* Records shown *
━━━━━━

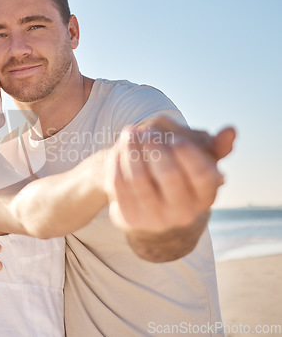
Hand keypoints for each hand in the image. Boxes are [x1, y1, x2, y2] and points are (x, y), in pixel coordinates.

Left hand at [105, 116, 235, 259]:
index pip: (202, 175)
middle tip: (147, 130)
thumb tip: (230, 131)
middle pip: (169, 174)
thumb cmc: (179, 177)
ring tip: (130, 132)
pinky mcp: (130, 217)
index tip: (175, 137)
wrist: (151, 208)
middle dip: (156, 146)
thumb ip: (215, 147)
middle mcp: (182, 213)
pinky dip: (118, 162)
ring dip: (132, 150)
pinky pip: (118, 185)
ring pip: (139, 179)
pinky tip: (119, 148)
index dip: (188, 153)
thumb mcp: (199, 163)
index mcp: (204, 197)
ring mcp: (154, 218)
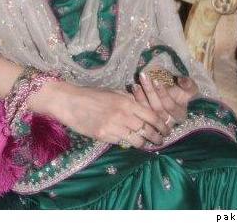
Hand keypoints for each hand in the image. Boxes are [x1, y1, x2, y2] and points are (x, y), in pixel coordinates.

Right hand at [32, 80, 170, 148]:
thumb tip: (143, 105)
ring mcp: (113, 127)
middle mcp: (122, 115)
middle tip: (161, 141)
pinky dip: (129, 143)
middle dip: (157, 137)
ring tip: (148, 144)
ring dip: (144, 143)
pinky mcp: (104, 136)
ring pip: (136, 140)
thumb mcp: (113, 92)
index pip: (151, 115)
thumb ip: (129, 99)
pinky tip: (132, 143)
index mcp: (126, 102)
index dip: (161, 124)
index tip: (166, 129)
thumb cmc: (91, 94)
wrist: (70, 102)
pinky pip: (122, 142)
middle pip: (147, 130)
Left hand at [131, 71, 197, 131]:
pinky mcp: (147, 121)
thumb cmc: (180, 91)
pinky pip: (141, 112)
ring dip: (141, 96)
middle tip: (143, 76)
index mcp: (180, 115)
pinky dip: (136, 100)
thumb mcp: (188, 88)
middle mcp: (168, 121)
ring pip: (148, 111)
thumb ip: (189, 85)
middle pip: (158, 108)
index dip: (163, 93)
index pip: (170, 106)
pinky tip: (133, 89)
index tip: (156, 80)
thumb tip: (182, 80)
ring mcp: (156, 123)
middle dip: (150, 91)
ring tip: (136, 83)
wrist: (172, 95)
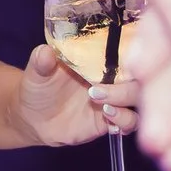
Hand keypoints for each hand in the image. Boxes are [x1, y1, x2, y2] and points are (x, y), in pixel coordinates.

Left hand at [16, 42, 140, 147]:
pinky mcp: (110, 120)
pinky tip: (107, 117)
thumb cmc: (39, 87)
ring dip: (124, 99)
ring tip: (101, 103)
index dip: (130, 51)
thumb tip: (44, 51)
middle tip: (98, 88)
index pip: (124, 49)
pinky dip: (124, 119)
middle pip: (136, 74)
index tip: (125, 56)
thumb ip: (42, 61)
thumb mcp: (37, 72)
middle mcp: (110, 77)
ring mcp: (113, 99)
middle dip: (125, 81)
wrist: (33, 117)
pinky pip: (130, 121)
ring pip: (137, 98)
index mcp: (98, 58)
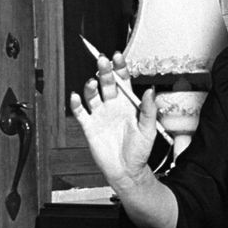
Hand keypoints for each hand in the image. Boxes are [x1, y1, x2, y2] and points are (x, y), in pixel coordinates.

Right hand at [70, 52, 157, 188]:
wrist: (127, 171)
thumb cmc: (139, 151)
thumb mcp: (149, 130)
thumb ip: (149, 110)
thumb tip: (151, 91)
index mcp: (128, 104)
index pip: (123, 81)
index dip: (120, 68)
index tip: (118, 57)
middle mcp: (113, 106)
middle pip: (106, 83)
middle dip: (104, 71)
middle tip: (102, 60)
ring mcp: (100, 115)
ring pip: (92, 95)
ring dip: (90, 86)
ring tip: (92, 83)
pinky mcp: (89, 126)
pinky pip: (80, 112)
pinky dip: (76, 104)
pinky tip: (76, 97)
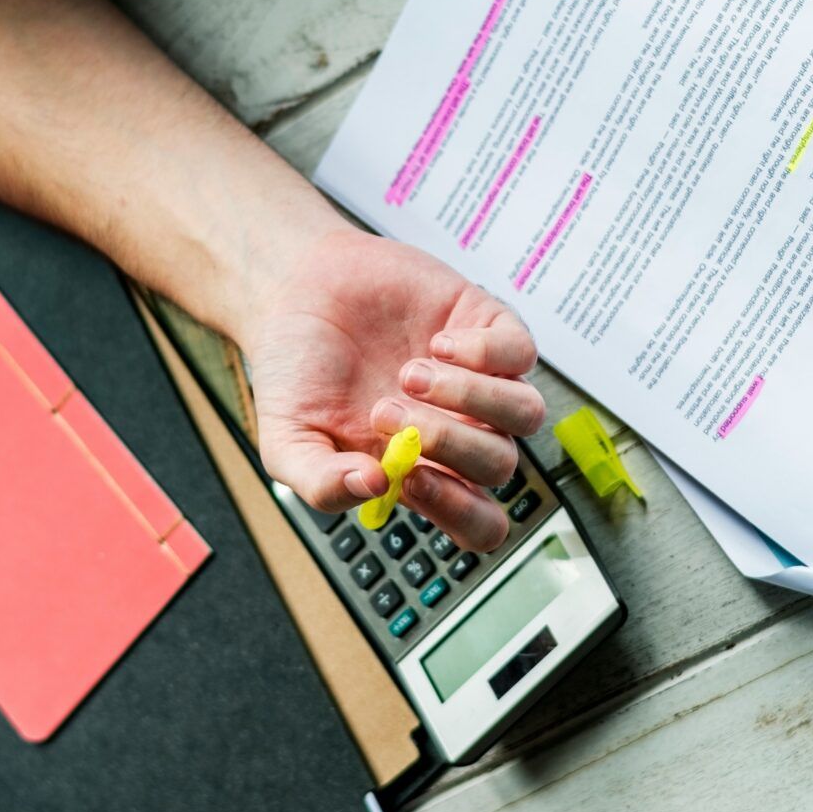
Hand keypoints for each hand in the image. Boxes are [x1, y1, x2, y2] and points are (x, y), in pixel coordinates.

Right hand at [245, 228, 547, 550]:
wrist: (295, 289)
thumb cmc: (296, 370)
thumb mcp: (286, 439)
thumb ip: (318, 481)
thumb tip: (372, 488)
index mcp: (421, 472)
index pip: (479, 522)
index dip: (460, 511)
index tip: (412, 478)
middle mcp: (460, 432)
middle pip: (499, 466)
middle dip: (445, 442)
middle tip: (383, 411)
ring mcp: (478, 381)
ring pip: (526, 414)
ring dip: (470, 399)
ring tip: (410, 373)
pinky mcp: (486, 328)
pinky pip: (521, 355)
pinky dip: (482, 353)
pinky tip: (435, 343)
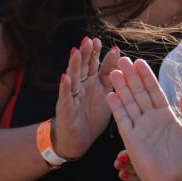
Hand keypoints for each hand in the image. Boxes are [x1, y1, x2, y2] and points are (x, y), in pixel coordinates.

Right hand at [52, 37, 121, 157]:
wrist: (79, 140)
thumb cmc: (92, 116)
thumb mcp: (105, 93)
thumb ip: (109, 74)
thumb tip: (117, 53)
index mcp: (92, 82)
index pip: (94, 64)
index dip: (97, 54)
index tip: (101, 41)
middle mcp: (81, 86)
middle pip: (83, 67)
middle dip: (85, 54)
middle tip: (89, 40)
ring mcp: (72, 96)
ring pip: (73, 78)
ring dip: (74, 66)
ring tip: (76, 53)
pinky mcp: (65, 109)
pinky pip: (65, 97)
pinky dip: (64, 88)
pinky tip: (65, 79)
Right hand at [107, 57, 181, 180]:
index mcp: (166, 116)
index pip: (154, 91)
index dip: (147, 77)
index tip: (140, 61)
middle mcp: (151, 120)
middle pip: (138, 93)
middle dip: (131, 76)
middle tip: (122, 59)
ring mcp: (140, 128)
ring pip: (129, 103)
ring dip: (121, 88)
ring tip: (113, 72)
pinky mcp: (132, 139)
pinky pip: (123, 120)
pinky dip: (117, 108)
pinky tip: (111, 94)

━━━━━━

Retype the whole listing exactly and leave the pictures out.

* Worked solution *
Hand keypoints for each hand in the image. Boxes are [x1, y1, x2, y2] and points are (x, y), in pixel coordinates.

Left hand at [105, 116, 235, 259]:
index pip: (202, 175)
middle tip: (147, 130)
thumb tip: (230, 131)
middle pip: (169, 174)
thumb cmc: (179, 177)
ring tip: (130, 132)
pinky mcp: (130, 217)
index tip: (175, 137)
wrist: (151, 208)
middle dip: (156, 146)
thumb ip: (215, 147)
middle mcp: (182, 213)
pinky dip: (118, 162)
ring dip: (132, 150)
pinky pip: (118, 185)
ring pip: (139, 179)
pinky tip: (119, 148)
index dip: (188, 153)
thumb mcp: (199, 163)
index mcp: (204, 197)
ring mcp: (154, 218)
Hand keypoints for each hand in the image. Boxes are [x1, y1, x2, y2] and points are (x, y), in pixel coordinates.

Right hand at [32, 80, 170, 148]:
thumb tip: (143, 105)
ring mcp: (113, 127)
middle mcp: (122, 115)
middle tip: (161, 141)
pinky dip: (129, 143)
middle dip: (157, 137)
ring tip: (148, 144)
ring dip: (144, 143)
pinky mcp: (104, 136)
ring pip: (136, 140)
thumb mcp: (113, 92)
index pip: (151, 115)
thumb ip: (129, 99)
pinky tip: (132, 143)
index mcp: (126, 102)
index dip: (161, 124)
index tip: (166, 129)
thumb cmc: (91, 94)
wrist: (70, 102)
pinky pip: (122, 142)
middle pip: (147, 130)
Left hand at [131, 71, 197, 131]:
pinky mcp: (147, 121)
thumb cmc: (180, 91)
pinky pip: (141, 112)
ring dip: (141, 96)
middle tip: (143, 76)
index mcp: (180, 115)
pinky dip: (136, 100)
thumb mcp: (188, 88)
middle mcp: (168, 121)
ring pip: (148, 111)
thumb ip: (189, 85)
middle pip: (158, 108)
index dip: (163, 93)
index pip: (170, 106)
pinky tip: (133, 89)
index tip: (156, 80)
thumb tip: (182, 80)
ring mcp: (156, 123)
middle dip: (150, 91)
ring tip: (136, 83)
wrist: (172, 95)
Hand keypoints for each hand in the image. Boxes are [x1, y1, x2, y2] and points are (x, y), in pixel coordinates.

Left hand at [16, 42, 140, 147]:
pinky mcp: (110, 120)
pinky tip: (107, 117)
thumb cmc: (39, 87)
ring dip: (124, 99)
ring tip: (101, 103)
index dip: (130, 51)
thumb tip: (44, 51)
middle tip: (98, 88)
index pip: (124, 49)
pinky dip: (124, 119)
middle pip: (136, 74)
index tip: (125, 56)
thumb ip: (42, 61)
thumb mcp: (37, 72)
middle mcp: (110, 77)
ring mcp: (113, 99)
middle dip: (125, 81)
wrist: (33, 117)
pinky pip: (130, 121)
ring pip: (137, 98)
index mcp: (98, 58)
Hand keypoints for each hand in the image. Boxes are [x1, y1, x2, y2] and points are (x, y), in pixel coordinates.

Right hand at [70, 52, 157, 188]:
wrist: (127, 171)
thumb cmc: (139, 151)
thumb mcp: (149, 130)
thumb ip: (149, 110)
thumb tip: (151, 91)
index mcp: (128, 104)
index pip: (123, 81)
index dip: (120, 68)
index tip: (118, 57)
middle mcp: (113, 106)
middle pip: (106, 83)
middle dip: (104, 71)
middle tip: (102, 60)
ring mcp: (100, 115)
ring pip: (92, 95)
ring dip: (90, 86)
ring tip: (92, 83)
pinky mcp: (89, 126)
pinky pip: (80, 112)
pinky dip: (76, 104)
pinky tip: (76, 97)
Hand keypoints for each hand in the image. Boxes are [x1, y1, x2, y2] and points are (x, y), in pixel coordinates.

Right hand at [245, 228, 547, 550]:
wrist: (295, 289)
thumb cmc: (296, 370)
thumb mcp: (286, 439)
thumb ip: (318, 481)
thumb tip: (372, 488)
index mcp: (421, 472)
index pip: (479, 522)
index dip: (460, 511)
index tip: (412, 478)
middle mcp: (460, 432)
middle pip: (499, 466)
middle dip: (445, 442)
middle tip: (383, 411)
ring mcp: (478, 381)
ring pip: (526, 414)
ring dip: (470, 399)
ring tip: (410, 373)
pinky mcp: (486, 328)
pinky pip: (521, 355)
pinky dip: (482, 353)
pinky tip: (435, 343)
Hand keypoints for each hand in the image. Boxes are [x1, y1, x2, y2] and points are (x, y), in pixel coordinates.

Right hand at [52, 37, 121, 157]:
wrist: (79, 140)
thumb cmc: (92, 116)
thumb mcp: (105, 93)
thumb ip: (109, 74)
thumb tip: (117, 53)
index mcp: (92, 82)
index pip: (94, 64)
index dip: (97, 54)
index tip: (101, 41)
middle mcp: (81, 86)
middle pip: (83, 67)
middle dip: (85, 54)
middle tip: (89, 40)
ring mcp: (72, 96)
ring pip: (73, 78)
ring dip: (74, 66)
ring tip: (76, 53)
pinky mcp: (65, 109)
pinky pip: (65, 97)
pinky dip: (64, 88)
pinky tip: (65, 79)
Right hand at [107, 57, 181, 180]:
index mcp: (166, 116)
index pip: (154, 91)
index dip: (147, 77)
index tip: (140, 61)
middle mcp: (151, 120)
middle pip: (138, 93)
middle dip: (131, 76)
middle tip: (122, 59)
ring mcp: (140, 128)
ring pip: (129, 103)
ring dip: (121, 88)
ring tip: (113, 72)
pinky mcp: (132, 139)
pinky pip: (123, 120)
pinky dip: (117, 108)
pinky tip: (111, 94)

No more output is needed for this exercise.